*Direction A*.
Answer these from the KSPA pseudocode:
(i) Which algorithm does the current implementation modify?
(ii) What is the linked list that holds the edges extracted in Step 3 called?
(iii) According to Step 10, what is the 'k+1'th shortest path equal to?
*Direction B*.
List every single-letter variable name used in the KSPA pseudocode, treating uppercase and lowercase as distinct.

There is a custom implementation of KSPA which needs to be re-written. The current implementation uses a modified Dijkstra's algorithm whose pseudocode is roughly explained below. It is commonly known as KSPA using edge-deletion strategy i think so. (i am a novice in graph-theory).

Step:-1.  Calculate the shortest path between any given pair of nodes using the Dijkstra algorithm. k = 0 here.
Step:-2.   Set k = 1
Step:-3.   Extract all the edges from all the ‘k-1’ shortest path trees. Add the same to a linked list Edge_List.
Step:-4.  Create a combination of ‘k’ edges from Edge_List to be deleted at once such that each edge belongs to a different SPT (Shortest Path Tree). This can be done by inspecting the ‘k’ value for each edge of the combination considered. The ‘k’ value has to be different for each of the edge of the chosen combination.
Step:-5.   Delete the combination of edges chosen in the above step temporarily from the graph in memory.
Step:-6.   Re-run Dijkstra for the same pair of nodes as in Step:-1.
Step:-7.   Add the resulting path into a temporary list of paths. Paths_List.
Step:-8.   Restore the deleted edges back into the graph.
Step:-9.   Go to Step:-4 to get another combination of edges for deletion until all unique combinations are exhausted. This is nothing but choosing ‘r’ edges at a time among ‘n’ edges => nCr.
Step:-10. The ‘k+1’ th shortest path is = Minimum(Paths_List).
Step:-11. k = k + 1 Go to Step:-3, until k < N.

*Saved entries*.
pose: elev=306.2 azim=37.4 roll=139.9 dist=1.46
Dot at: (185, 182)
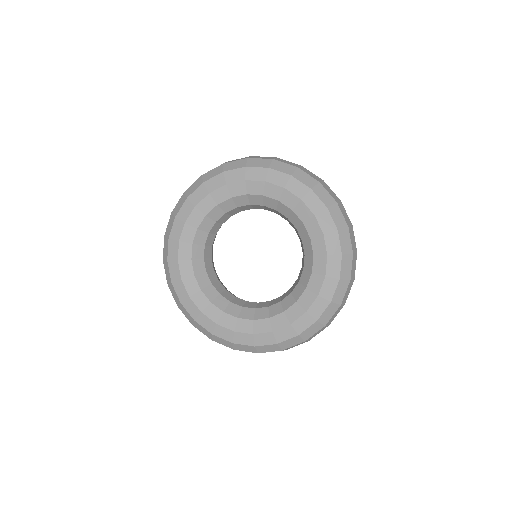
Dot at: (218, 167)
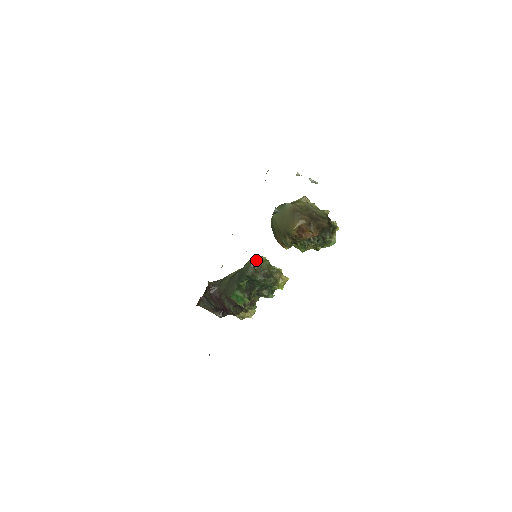
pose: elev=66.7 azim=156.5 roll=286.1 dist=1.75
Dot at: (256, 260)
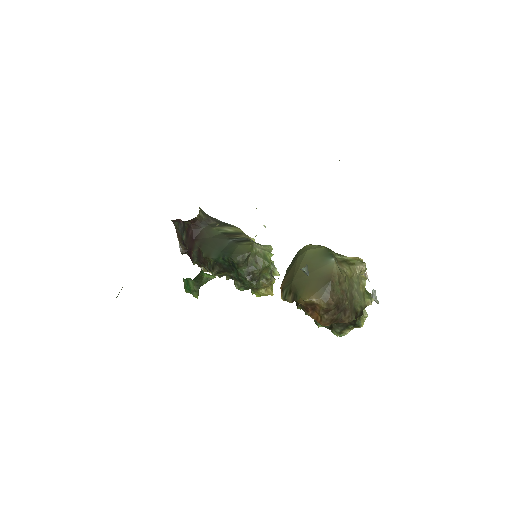
Dot at: (260, 249)
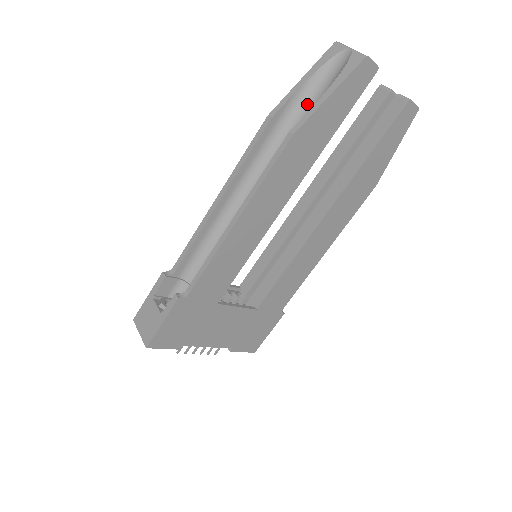
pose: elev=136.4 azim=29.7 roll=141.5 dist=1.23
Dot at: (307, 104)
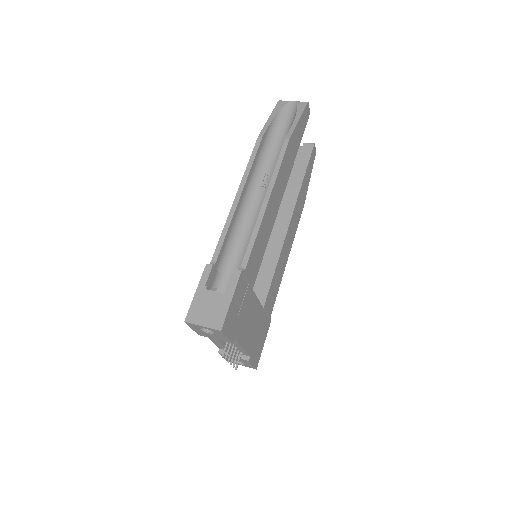
Dot at: (278, 132)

*Response A*.
(i) Dijkstra's algorithm
(ii) Edge_List
(iii) Minimum(Paths_List)

*Response B*.
k, r, n, N